* [EXERCICES À FAIRE]
- 1) Répondez à ces questions sur l'essai de la Kawasaki Z H2 :
(a) Au-delà de quelle vitesse la pression de l'air sur le haut du corps devient-elle intolérable ?
(b) Quels équipements ne sont proposés qu'en option ?
(c) À quelle moto la Z H2 est-elle jugée moins vive ?
- 2) Écrivez la suite de l'essai de la Kawasaki Z H2, en partant de sa dernière phrase.

* [EXTRAIT DU TEXTE]

- - - - - - -

Sur les voies rapides, la Z H2 aime se dégourdir les jambes et laisse son fabuleux moteur s’exprimer sans retenue. Il faut cependant surveiller le compteur tant la vitesse grimpe vite, à notre insu. En ligne droite, l’accélération est fulgurante et addictive. On se croirait au guidon d’un dragster. La protection offerte par la diminutive casquette de phare limite nos ardeurs. En effet, au-delà de 130 km/h, la pression de l’air sur le haut du corps, et plus particulièrement le cou et la tête, est intolérable. Si on roule vite longtemps, on a rapidement les cervicales en compote. Curieusement, passé un certain cap, on dirait que le flux d’air se stabilise et que la pression diminue. À moins que ce soit notre cou qui s’ankylose…
Si la protection est moyenne, le confort de suspension sur autoroute est adéquat. Elles sont un peu sèches, mais étant donné la qualité du revêtement, on n’en souffre pas vraiment. À l’inverse, la selle impose des pauses répétées pour que le pilote puisse se soulager les fessiers. Le pilote ne bougeant pas beaucoup sur la selle, ça devient vite inconfortable. Heureusement, la consommation élevée (7,2 L/100 km) et l’autonomie moyenne (265 km) nous obligent à arrêter aux deux heures environ.
Pour ce qui est des aptitudes au tourisme de la Z H2, disons qu’elles sont limitées. Comme sur beaucoup de roadsters d’ailleurs. Peu adaptée au duo, elle pèche aussi par l’absence d’aspects pratiques, comme des points d’ancrage pour fixer des bagages sur la selle passager. En revanche, on apprécie le régulateur de vitesse électronique de série, en mode tourisme. Parfait pour se reposer le poignet droit. Pour ceux qui se poseraient la question, les poignées chauffantes et la prise d’alimentation USB sont proposées en option seulement.
Sur les routes secondaires et sinueuses du nord de l’Ontario, la Kawasaki se pilote avec facilité et fait preuve d’une bonne maniabilité combinée à une stabilité surprenante. Bien ajustées, les suspensions font du bon boulot et permettent de rouler à un rythme soutenu, d’autant que les Pirelli offrent une motricité exceptionnelle. Dans les épingles et les enchaînements, le poids élevé de la Z H2 se fait sentir. L’avant est un peu lourd et n’inspire pas totalement confiance au pilote qui reste sur ses gardes. La moto est moins vive que la Ninja 1000SX qui n’est pas un poids plume non plus, mais qui affiche une géométrie de direction plus sportive. La Z H2 ne danse pas sur ses suspensions et n’affiche pas de mouvements intempestifs, mais elle élargit un peu la trajectoire en sortie de courbe. Malgré son équilibre global satisfaisant, ce n’est pas une machine faite pour dévorer les canyons de Californie à haute vitesse.

- - - - - - -

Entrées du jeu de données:
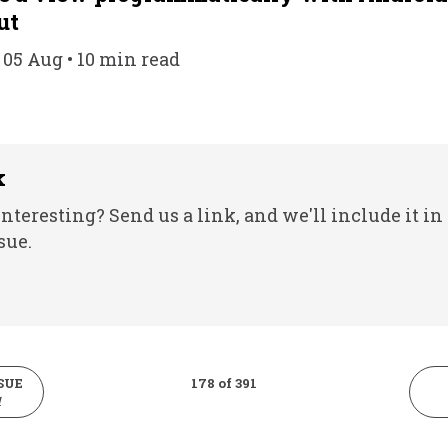
ut
 05 Aug • 10 min read
k
nteresting? Send us a link, and we'll include it in
sue.
SUE
178 of 391
1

- - - - - - -

* [CORRIGÉ DE L'EXERCICE]
- 1)
(a) Au-delà de 130 km/h.
(b) Les poignées chauffantes et la prise d'alimentation USB.
(c) À la Ninja 1000SX.

- 2)
Arrivés au Québec, nous sommes accueillis par la piètre qualité du revêtement qui met à mal les suspensions de la Kawasaki. La fourche bouge au passage des bosses, surtout à l’accélération, tandis que l’amortisseur arrière vous fait ressentir tous les défauts de la chaussée. Et vous donne des coups dans le bas du dos et dans la colonne. Dans ces conditions, il convient de ne pas trop ouvrir en grand au risque de voir la Z H2 partir en guidonnage.
En ville, le roadster surcomprimé se fraye un chemin sans difficulté dans la circulation, mais il est handicapé par son gabarit et son rayon de braquage important. Faire des demi-tours demande du doigté et de l’espace. Même chose pour les manœuvres à basse vitesse. La souplesse et le couple importants du moteur lui permettent de s’extraire du trafic d’un simple coup de poignet.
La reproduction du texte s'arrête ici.